The Delhi Metro, however, was not as lucky as its Chennai counterpart. In its very first mishap, the Delhi Metro claimed a life. A crane operator died when a concrete block fell on him on August 28, 2007. Worse, lives were lost in six of the eight accidents at Delhi Metro construction sites. In two of these incidents, concrete blocks fell on passing traffic, killing civilians.
The biggest and most embarrassing accident for Delhi Metro however, was when a massive iron overbridge used to place prefabricated concrete units along the elevated section of the track collapsed in Zamrudpur around 5am on July 12, 2009. Five were killed and 15 injured in this accident. To make matters worse, the next morning, one of the three cranes lifting the wreckage collapsed under the weight of the overbridge. The crane’s arm fell on nearby buildings, triggering a stampede.

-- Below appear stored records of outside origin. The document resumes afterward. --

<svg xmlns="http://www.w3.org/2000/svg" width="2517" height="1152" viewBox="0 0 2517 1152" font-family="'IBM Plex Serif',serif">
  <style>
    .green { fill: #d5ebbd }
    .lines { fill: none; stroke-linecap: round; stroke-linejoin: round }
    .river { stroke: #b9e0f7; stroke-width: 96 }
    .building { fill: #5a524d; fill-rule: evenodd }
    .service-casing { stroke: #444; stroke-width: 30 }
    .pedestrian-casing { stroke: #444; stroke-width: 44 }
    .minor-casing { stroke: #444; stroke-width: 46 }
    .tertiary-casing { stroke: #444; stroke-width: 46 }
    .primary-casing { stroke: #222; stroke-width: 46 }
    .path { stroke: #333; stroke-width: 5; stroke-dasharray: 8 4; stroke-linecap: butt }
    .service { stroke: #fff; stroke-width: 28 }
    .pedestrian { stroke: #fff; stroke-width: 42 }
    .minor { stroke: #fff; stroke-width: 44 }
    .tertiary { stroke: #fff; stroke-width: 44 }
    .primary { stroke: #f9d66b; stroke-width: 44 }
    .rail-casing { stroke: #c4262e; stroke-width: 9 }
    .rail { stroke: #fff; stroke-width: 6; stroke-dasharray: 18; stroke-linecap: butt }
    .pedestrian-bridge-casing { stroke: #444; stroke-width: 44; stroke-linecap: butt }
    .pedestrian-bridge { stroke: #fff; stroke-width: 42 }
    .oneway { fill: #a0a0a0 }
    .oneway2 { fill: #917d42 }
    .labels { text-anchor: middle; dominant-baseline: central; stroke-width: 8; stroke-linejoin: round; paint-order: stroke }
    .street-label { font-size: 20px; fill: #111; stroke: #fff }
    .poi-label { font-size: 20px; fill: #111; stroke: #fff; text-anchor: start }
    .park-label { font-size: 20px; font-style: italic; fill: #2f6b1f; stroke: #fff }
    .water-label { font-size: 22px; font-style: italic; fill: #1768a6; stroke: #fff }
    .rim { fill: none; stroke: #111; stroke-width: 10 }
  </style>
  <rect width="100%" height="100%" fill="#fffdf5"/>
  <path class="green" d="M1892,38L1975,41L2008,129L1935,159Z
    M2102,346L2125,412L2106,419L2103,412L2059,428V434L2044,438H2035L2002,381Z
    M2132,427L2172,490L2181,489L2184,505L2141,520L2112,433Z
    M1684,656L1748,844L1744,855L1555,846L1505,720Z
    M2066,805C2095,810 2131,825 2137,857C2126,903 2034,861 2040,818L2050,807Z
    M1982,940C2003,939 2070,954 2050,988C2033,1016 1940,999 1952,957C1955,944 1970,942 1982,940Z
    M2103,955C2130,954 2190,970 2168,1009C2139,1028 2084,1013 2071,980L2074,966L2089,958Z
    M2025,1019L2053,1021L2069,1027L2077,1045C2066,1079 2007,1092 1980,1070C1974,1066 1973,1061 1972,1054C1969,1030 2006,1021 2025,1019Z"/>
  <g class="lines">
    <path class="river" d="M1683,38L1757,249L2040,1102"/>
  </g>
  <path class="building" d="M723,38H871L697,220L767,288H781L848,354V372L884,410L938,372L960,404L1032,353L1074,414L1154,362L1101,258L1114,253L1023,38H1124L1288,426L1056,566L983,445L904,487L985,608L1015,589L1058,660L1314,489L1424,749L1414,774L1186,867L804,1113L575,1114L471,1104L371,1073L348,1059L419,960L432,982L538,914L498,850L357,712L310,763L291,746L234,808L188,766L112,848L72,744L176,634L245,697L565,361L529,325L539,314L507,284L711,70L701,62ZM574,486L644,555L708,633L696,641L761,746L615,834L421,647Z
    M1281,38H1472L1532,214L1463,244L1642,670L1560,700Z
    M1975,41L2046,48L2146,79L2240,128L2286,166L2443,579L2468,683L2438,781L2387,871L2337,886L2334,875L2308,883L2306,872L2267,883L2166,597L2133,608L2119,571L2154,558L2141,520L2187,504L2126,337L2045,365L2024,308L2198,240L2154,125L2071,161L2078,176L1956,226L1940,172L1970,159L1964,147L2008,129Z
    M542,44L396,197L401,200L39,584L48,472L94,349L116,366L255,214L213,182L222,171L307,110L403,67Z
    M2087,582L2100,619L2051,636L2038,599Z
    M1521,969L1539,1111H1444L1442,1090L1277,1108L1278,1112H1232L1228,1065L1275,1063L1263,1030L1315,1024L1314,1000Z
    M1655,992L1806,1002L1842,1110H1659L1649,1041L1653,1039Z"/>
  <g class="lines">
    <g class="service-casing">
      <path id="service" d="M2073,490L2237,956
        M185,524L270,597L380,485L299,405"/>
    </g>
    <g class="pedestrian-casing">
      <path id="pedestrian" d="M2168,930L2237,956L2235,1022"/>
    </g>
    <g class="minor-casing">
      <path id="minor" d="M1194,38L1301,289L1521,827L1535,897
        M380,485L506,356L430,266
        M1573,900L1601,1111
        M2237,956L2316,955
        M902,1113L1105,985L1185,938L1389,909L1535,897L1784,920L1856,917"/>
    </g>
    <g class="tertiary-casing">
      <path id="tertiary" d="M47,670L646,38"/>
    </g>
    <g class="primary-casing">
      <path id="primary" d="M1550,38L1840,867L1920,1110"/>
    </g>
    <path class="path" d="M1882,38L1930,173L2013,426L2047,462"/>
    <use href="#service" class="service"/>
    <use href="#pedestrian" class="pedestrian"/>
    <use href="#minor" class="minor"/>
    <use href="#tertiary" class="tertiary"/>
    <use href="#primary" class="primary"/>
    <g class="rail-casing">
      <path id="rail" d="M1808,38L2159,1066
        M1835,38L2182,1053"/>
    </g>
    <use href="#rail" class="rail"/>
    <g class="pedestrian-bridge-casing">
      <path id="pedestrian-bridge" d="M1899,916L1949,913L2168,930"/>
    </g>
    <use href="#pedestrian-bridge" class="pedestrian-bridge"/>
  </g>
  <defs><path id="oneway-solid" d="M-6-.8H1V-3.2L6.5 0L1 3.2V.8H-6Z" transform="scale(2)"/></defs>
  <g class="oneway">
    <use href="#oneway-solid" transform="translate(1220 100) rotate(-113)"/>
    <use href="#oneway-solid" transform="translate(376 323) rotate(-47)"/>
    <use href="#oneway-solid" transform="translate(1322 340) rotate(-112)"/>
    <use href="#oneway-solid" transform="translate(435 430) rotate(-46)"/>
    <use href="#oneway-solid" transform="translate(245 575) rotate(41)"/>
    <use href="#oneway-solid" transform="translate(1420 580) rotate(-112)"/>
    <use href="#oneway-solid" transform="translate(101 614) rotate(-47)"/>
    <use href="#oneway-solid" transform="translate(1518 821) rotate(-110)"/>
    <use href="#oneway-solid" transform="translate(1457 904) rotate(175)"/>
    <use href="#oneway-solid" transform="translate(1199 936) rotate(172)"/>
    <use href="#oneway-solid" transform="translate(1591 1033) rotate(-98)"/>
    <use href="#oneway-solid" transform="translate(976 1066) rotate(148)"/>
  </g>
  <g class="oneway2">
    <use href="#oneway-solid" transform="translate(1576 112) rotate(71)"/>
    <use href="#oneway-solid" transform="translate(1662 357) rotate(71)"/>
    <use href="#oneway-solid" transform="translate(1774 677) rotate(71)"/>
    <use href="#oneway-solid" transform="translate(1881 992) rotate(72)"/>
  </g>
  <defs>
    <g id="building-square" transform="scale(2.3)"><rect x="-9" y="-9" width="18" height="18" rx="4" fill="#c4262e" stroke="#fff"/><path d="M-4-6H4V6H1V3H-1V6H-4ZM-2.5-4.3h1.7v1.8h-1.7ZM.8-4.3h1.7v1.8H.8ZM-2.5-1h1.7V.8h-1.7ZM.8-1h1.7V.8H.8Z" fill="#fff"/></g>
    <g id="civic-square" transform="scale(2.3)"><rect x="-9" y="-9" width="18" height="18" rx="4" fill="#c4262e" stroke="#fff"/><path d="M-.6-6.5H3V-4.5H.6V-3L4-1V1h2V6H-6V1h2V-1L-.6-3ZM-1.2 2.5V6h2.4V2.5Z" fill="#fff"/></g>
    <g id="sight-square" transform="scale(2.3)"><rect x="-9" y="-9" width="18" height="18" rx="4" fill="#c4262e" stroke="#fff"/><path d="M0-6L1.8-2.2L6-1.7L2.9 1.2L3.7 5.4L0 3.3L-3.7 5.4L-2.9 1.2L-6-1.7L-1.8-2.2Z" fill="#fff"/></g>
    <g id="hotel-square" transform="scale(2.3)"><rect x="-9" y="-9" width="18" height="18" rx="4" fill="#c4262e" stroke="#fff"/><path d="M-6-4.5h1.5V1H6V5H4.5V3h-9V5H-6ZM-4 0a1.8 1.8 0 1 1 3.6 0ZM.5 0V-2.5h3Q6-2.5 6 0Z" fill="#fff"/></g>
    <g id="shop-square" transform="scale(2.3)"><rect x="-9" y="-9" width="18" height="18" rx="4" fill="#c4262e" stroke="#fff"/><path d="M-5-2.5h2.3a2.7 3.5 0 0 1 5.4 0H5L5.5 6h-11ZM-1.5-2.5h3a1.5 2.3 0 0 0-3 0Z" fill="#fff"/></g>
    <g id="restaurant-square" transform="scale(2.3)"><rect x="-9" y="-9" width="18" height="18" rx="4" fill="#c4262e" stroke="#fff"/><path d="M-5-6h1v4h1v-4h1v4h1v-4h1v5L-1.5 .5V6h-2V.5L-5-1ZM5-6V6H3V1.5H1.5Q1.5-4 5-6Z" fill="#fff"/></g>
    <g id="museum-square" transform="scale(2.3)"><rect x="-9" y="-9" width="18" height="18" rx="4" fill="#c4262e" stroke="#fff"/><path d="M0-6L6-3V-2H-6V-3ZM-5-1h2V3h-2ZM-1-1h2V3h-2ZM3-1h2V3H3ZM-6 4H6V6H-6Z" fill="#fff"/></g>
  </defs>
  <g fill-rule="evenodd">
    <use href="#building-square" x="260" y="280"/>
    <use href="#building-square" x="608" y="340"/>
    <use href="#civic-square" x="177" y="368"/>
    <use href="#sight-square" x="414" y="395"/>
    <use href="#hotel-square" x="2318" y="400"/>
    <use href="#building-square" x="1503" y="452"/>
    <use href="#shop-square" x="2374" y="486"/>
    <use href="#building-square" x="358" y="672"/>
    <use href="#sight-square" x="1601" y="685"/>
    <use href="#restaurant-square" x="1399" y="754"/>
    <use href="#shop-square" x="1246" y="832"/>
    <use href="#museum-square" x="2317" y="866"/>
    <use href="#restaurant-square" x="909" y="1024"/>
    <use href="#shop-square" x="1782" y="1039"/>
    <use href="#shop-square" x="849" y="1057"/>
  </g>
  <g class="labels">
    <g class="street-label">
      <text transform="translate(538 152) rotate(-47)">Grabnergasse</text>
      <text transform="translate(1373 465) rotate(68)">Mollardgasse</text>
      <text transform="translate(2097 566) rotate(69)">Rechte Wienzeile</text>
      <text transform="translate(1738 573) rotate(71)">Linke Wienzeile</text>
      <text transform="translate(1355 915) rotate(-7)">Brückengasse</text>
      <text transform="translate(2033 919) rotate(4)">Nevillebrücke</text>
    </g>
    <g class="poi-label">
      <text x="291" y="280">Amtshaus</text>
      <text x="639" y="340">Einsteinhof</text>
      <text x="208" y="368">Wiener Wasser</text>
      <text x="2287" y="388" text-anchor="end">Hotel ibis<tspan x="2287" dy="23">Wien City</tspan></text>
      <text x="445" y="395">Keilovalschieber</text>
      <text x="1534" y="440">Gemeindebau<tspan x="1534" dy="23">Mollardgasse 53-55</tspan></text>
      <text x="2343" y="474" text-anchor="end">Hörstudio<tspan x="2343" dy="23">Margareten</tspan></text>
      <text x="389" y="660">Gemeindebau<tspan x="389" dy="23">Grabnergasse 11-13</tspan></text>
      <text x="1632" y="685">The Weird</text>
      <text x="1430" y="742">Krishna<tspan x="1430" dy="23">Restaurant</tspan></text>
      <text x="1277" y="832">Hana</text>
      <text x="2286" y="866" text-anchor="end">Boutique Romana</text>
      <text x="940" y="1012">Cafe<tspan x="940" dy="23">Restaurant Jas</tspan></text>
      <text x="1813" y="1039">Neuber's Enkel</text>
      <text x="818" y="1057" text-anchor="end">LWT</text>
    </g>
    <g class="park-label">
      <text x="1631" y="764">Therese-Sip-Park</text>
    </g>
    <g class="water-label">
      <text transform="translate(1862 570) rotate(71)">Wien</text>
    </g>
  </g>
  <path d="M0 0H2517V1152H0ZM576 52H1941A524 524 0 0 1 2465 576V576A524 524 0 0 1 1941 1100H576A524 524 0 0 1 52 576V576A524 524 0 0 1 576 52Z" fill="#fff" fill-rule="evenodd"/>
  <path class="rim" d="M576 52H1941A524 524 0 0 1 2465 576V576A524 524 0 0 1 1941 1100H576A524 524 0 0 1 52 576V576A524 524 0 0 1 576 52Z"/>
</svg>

Delhi Metro was not as lucky as its Chennai counterpart. In its first mishap, Delhi Metro claimed one life.
Delhi Metro Rail Corporation E Sreedharan, who was looked at by Delhiites as a hero, took moral responsibility for the mishap and resigned. He said he did not want the project to get delayed because officials would be axed for the mishap, and offered to resign in order to protect his team. Following an outcry, Delhi Chief Minister Sheila Dixit rejected Sreedharan’s resignation. Sreedharan, who had earlier headed the construction of the ‘impossible’ Konkan Railway, came out of the ordeal a much bigger darling of Delhi than he was before.
Chennai Metro does not face the Himalayan expectations that the Delhi Metro met with. The Delhi Metro’s public relations were of top class, with DMRC officials holding regular meetings with locals to iron out issues, and selling the dream of a world-class public transport system. The DMRC public relations team also remained very accessible to the media, freely circulating information about mishaps and clearing the air of rumours.
Now that Chennai Metro has had its first mishap, it remains to be seen whether it can step up to the challenge of staying on the good side of Chennai residents. After all, Chennai residents are less likely to be as charitable to their Metro project as the Delhiites, considering Chennai’s public transport infrastructure is touted to be more comprehensive than Delhi’s.